1,5 h koffern muss schon sein

prachtberg - johannisberg
 Ständig Österreichs Höchsten in Griffweite, geht es runter auf den Pasterzenboden. Die Abfahrt ist auch noch erstaunlich gut, vor allem da es in der Nacht nicht geforen hat. Unten angekommen, beschließen wir, dass wir unsere Mini-Seilschaft starten, da schon einige Spalten erkennbar sind. Spur-Machine Gerhard sorgt dafür, dass wir in nicht allzulanger Zeit auch schon auf dem Johannisberg stehen. Ein Berg wie aus dem Bilderbuch!

schockierender zustand der pasterze :(
spur machine "i mag keine flachen spuren" gerhard  auf den letzten metern
 Nach ausgiebiger Rast fahren wir ab und steigen noch ein letztes mal auf Richtung Oberwalderhütte auf. Als der Schnee aus ist, treffen wir seit langer Zeit wieder Menschen. Die können gar nicht glauben was sie sehen und somit hören wir ein "picture with me". Gleich darauf stehen wir schon da zum Foto posen. Das Ganze steigert sich noch als wir am Parkplatz der Franz Josef Höhe zurück sind. Ausnahmlos jeder schaut zu uns herüber wie wir mit den Skischuhen und schwerem Marschgepäck daherklappern und werden misstrauisch begutachtet. Da schaut man nur, dass man Meter gewinnt und eine stressfreie Tourennachberesprechung beim local Wirt des Vertrauens durchführen kann.
gipfi johannisberg

wohooo
 Danke für diese Megasaison! Es war bis jetzt die erlebnisreichste und ergiebigste. Insgesamt waren es gute  75 x Touren, bei denen an die 75.000 hm erklommen worden sind. Danke auch an alle Tourenpartner und Partner. Freu mich auf die nächste Saison mit euch! :)


Mittwoch, 14. Juni 2017

Elmgrube

Schlechtwetter, Freizeitstress, Badezimmerrenovierung,... für richtige Outdoor-Wochenenden blieb in den letzten Monaten leider nicht oft Zeit. Doch nun haben wir es endlich wieder geschafft, lang geplante Vorhaben in die Tat umzusetzen. Gleich nach dem erfolgreichen Wochenende im Elbsandstein ging es mit Claudia und Hari ins Tote Gebirge.
Dort wurde in schönster Umgebung in der Sonne gechillt, gebouldert und der Salzofen bestiegen. Auch Kasnocken in der besten Jagdhütte überhaupt haben nicht gefehlt.
Ein durch und durch geniales Wochenende!

Dienstag, 13. Juni 2017

Elbsandstein

Lange davon geredet, nun endlich durchgeführt – ein Trip in die sächsische Schweiz. Die Sandsteintürme dort sind vor allem durch die wilde Absicherung bekannt. Lässt sich die Route nicht mit Knotenschlingen oder anderen weichen Sicherungsmitteln selbst absichern, so sind vereinzelt Ringhaken angebracht.
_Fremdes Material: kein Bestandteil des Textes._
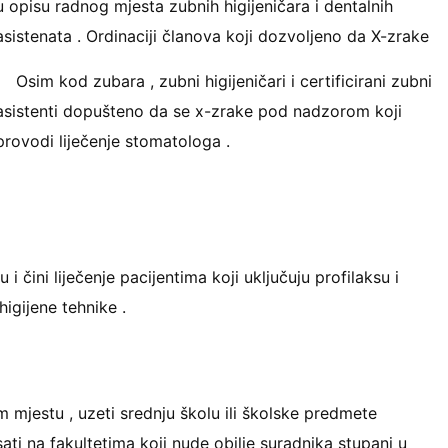
u opisu radnog mjesta zubnih higijeničara i dentalnih
asistenata . Ordinaciji članova koji dozvoljeno da X-zrake
Osim kod zubara , zubni higijeničari i certificirani zubni
asistenti dopušteno da se x-zrake pod nadzorom koji
provodi liječenje stomatologa .
 čini liječenje pacijentima koji uključuju profilaksu i
igijene tehnike .
 mjestu , uzeti srednju školu ili školske predmete
isati na fakultetima koji nude obilje suradnika stupanj u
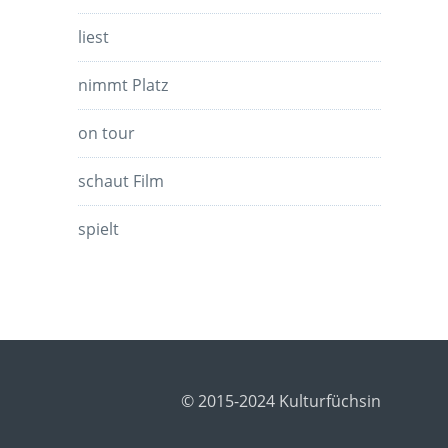
liest
nimmt Platz
on tour
schaut Film
spielt
© 2015-2024 Kulturfüchsin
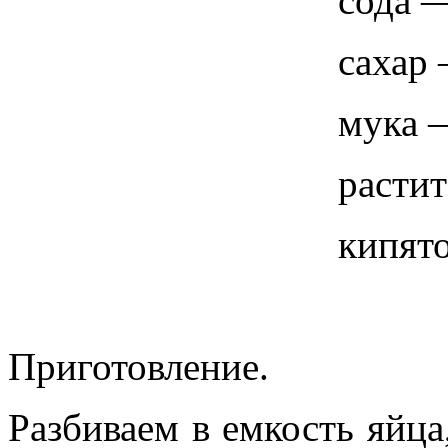
сода —
сахар 
мука —
растит
кипято
Приготовление.
Разбиваем в емкость яйца,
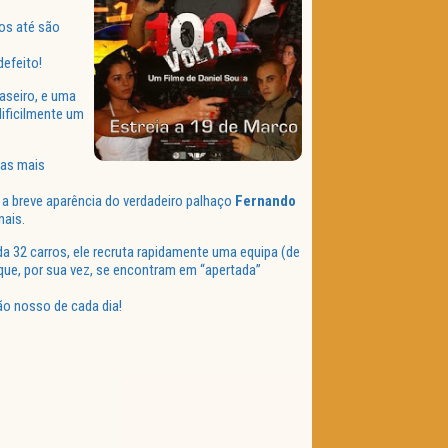
os até são
efeito!
aseiro, e uma
dificilmente um
nas mais
e a breve aparência do verdadeiro palhaço
Fernando
nais.
 32 carros, ele recruta rapidamente uma equipa (de
 que, por sua vez, se encontram em “apertada”
ão nosso de cada dia!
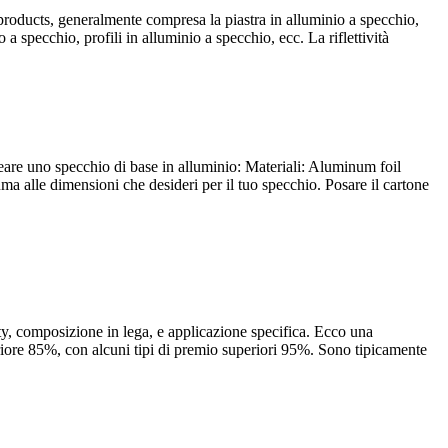
products
, generalmente compresa la piastra in alluminio a specchio,
a specchio, profili in alluminio a specchio, ecc. La riflettività
eare uno specchio di base in alluminio: Materiali:
Aluminum foil
ma alle dimensioni che desideri per il tuo specchio. Posare il cartone
ty
, composizione in lega, e applicazione specifica. Ecco una
eriore 85%, con alcuni tipi di premio superiori 95%. Sono tipicamente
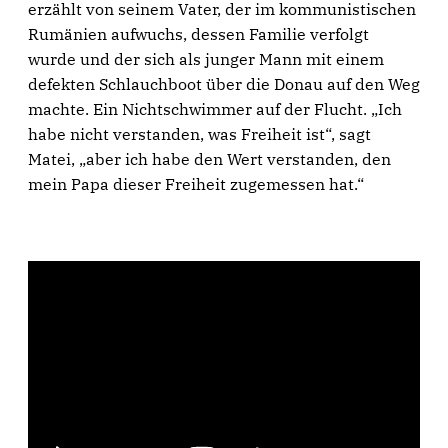
erzählt von seinem Vater, der im kommunistischen
Rumänien aufwuchs, dessen Familie verfolgt
wurde und der sich als junger Mann mit einem
defekten Schlauchboot über die Donau auf den Weg
machte. Ein Nichtschwimmer auf der Flucht. „Ich
habe nicht verstanden, was Freiheit ist“, sagt
Matei, „aber ich habe den Wert verstanden, den
mein Papa dieser Freiheit zugemessen hat.“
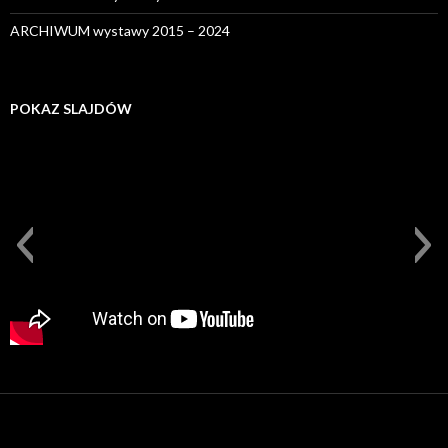
ARCHIWUM wystawy 2015 – 2024
POKAZ SLAJDÓW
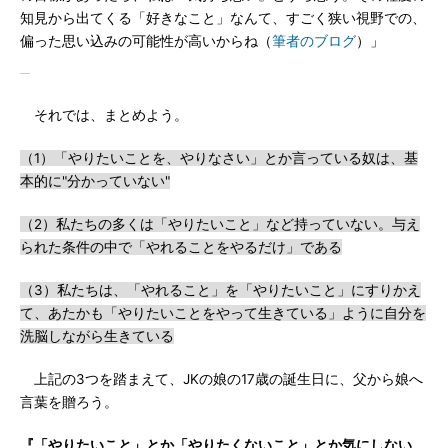
知見から出てくる「好きなこと」なんて、すごく狭い視野での、
偏った思い込みの可能性が高いからね（
筆者のブログ
）」
それでは、まとめよう。
（1）「やりたいことを、やりなさい」とか言っている奴は、基
本的に"分かっていない"
（2）私たちの多くは「やりたいこと」など持っていない。与え
られた条件の中で「やれることをやるだけ」である
（3）私たちは、「やれること」を「やりたいこと」にすりかえ
て、あたかも「やりたいことをやって生きている」ように自分を
洗脳しながら生きている
上記の3つを踏まえて、JKの娘の17歳の誕生日に、父から娘へ
言葉を贈ろう。
『「やりたいこと」とか「やりたくないこと」とか気にしない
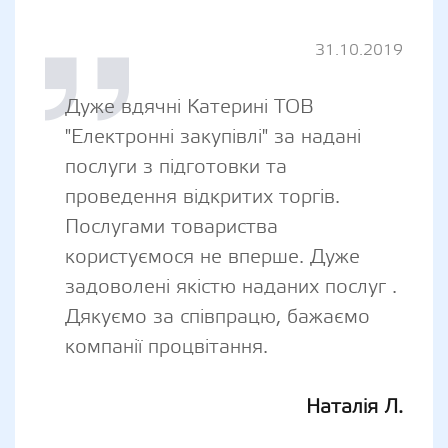
31.10.2019
Дуже вдячні Катерині ТОВ
"Електронні закупівлі" за надані
послуги з підготовки та
проведення відкритих торгів.
Послугами товариства
користуємося не вперше. Дуже
задоволені якістю наданих послуг .
Дякуємо за співпрацю, бажаємо
компанії процвітання.
Наталія Л.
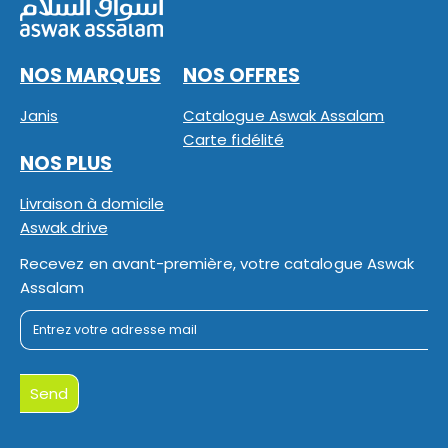
NOS MARQUES
NOS OFFRES
Janis
Catalogue Aswak Assalam
Carte fidélité
NOS PLUS
Livraison à domicile
Aswak drive
Recevez en avant-première, votre catalogue Aswak
Assalam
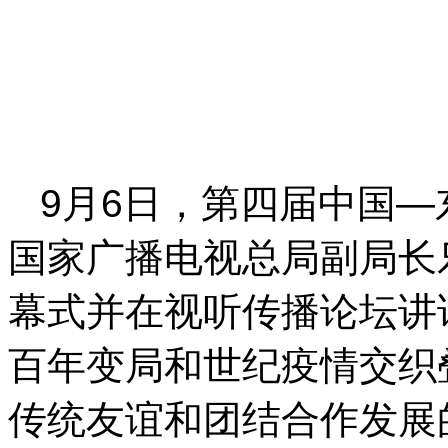
9月6日，第四届中国
国家广播电视总局副局长
幕式并在视听传播论坛讲
百年变局和世纪疫情交织
传统友谊和团结合作发展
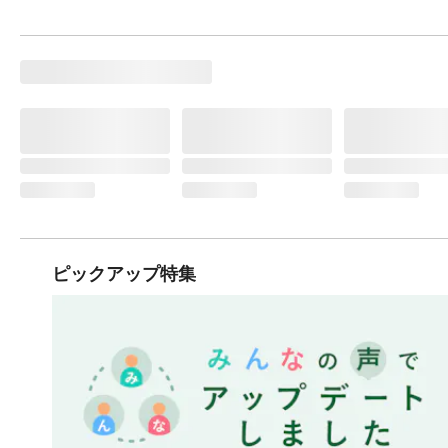
ピックアップ特集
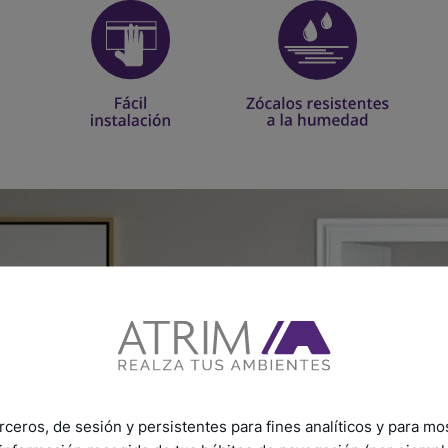
rceros, de sesión y persistentes para fines analíticos y para mo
Die ersten beiden Tage blieben wir auf der tschechischen Seite und boulderten bei Sneznik und Modrin. Beide Gebiete sind sehr empfehlenswert und durchaus eine Reise wert. Positiver Nebeneffekt ist extrem billiges Essen und der Bierpreis beim Wirten pendelt bei der 1 Euro Marke.

Mein persönliches Highlight des Trips war jedoch eindeutig die Seilkletterei – leichte Routen die 25 Meter hoch sind und nur einen Ring auf 15 Meter Höhe haben. Da gelangt man nicht nur auf Grund des Chalk-Verbots ins Schwitzen. 
 






Als Abschluss legten wir noch eine Bouldereinheit im Bahratal ein und kletterten an den extrem steilen Sandsteinboulder im Sektor Schlachthaus.